Una discussione per la gestione degli spazi comuni in un appartamento di Catania è degenerata in un’aggressione fisica, interrotta soltanto dall’intervento delle forze dell’ordine. I poliziotti delle volanti sono accorsi in un’abitazione del quartiere Cibali a seguito di una chiamata d’emergenza. A lanciare l’allarme è stato uno degli inquilini, che ha segnalato alla sala operativa di essere stato ferito alla testa e al volto dal proprio coinquilino al culmine di un violento alterco.
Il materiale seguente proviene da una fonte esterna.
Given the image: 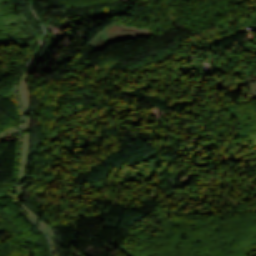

L’aggressione con la pentola d’acciaio
Al loro arrivo sul posto, gli agenti hanno trovato la vittima con una vistosa ferita sanguinante alla testa e hanno bloccato il presunto aggressore, un giovane siracusano di 25 anni. Secondo la ricostruzione dei fatti, alla base del dissidio ci sarebbero stati continui disaccordi sull’utilizzo dei locali condivisi. Il venticinquenne, infatti, occupava abitualmente la cucina per studiare, impedendo agli altri residenti di accedere alla stanza. La protesta del coinquilino ha scatenato la reazione del giovane, che ha colpito l’altro ragazzo alla testa utilizzando una pentola in acciaio.
I soccorsi e i provvedimenti giudiziari
Il ferito è stato successivamente accompagnato in ospedale per ricevere le cure mediche necessarie alla sutura e alla medicazione delle lesioni riportate. Il venticinquenne, invece, è stato bloccato e denunciato a piede libero all’autorità giudiziaria con l’accusa di lesioni personali.